America’s second-largest immigrant group mostly supports Democratic candidates, but support for Trump has grown since the 2016 election.
By Safiya Ghori-Ahmad and Fatima Salman
In the last decade, Democrats and Republicans in the United States have come to see Indian Americans as a demographic of growing influence. Although they make up just 1 percent of the electorate, Indian Americans comprise the second largest immigrant group in the United States (after Mexican Americans). And their numbers are expanding rapidly: According to the U.S. census, between 2000 and 2018 the Indian American population grew by nearly 150 percent. The community is also the highest-earning ethnic group in the country, with a median income of $100,000 in 2015—nearly double the national average that year. Accordingly, Indian Americans have been tapped as a donor-base for both parties, contributing nearly $10 million towards the Democratic ticket in the lead-up to the 2016 presidential elections.
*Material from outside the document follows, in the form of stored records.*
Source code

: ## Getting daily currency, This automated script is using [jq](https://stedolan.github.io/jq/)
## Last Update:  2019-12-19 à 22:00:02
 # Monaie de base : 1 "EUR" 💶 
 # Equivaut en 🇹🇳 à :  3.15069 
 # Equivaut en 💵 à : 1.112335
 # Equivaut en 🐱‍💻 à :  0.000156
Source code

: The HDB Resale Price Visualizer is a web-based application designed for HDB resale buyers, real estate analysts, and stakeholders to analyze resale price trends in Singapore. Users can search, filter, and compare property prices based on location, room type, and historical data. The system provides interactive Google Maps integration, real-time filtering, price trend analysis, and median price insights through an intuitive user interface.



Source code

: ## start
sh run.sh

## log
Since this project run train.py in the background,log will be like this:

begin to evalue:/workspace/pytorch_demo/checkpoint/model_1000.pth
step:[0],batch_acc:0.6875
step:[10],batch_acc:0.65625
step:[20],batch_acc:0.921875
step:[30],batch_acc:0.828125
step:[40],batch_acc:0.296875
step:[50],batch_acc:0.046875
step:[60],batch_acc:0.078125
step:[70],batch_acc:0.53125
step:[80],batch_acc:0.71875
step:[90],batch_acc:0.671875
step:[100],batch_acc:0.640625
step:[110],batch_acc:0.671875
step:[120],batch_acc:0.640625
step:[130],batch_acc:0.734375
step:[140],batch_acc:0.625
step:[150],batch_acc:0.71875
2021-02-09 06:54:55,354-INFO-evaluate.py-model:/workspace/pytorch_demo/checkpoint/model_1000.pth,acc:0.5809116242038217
In the 2020 presidential election, the Trump and Biden campaigns have made concerted efforts to air television advertisements targeting the Indian American voter. Competing Trump and Biden ads, in Hindi and several regional dialects, are running amid Bollywood films and telenovela-style Indian shows on popular South Asian networks in the United States such as TVAsia and Sony Entertainment TV.
By picking Kamala Devi Harris as his running mate—the California senator had an Indian mother and a Jamaican father—the Biden campaign has mobilized significant support from the Indian American community. Harris is vocal about her biracial identity, embracing her Indian roots, the impact of which is most visible at fundraisers. At a single fundraising event in September, the Biden Victory Fund raised a record-breaking $3.3 million from the Indian American community.
Although Indian Americans tend to lean left, we have seen in the last four years that their party allegiances are not binding.
Having grown politically active, donating more to candidates and running for office, the visibility of Indian Americans will be hard to ignore.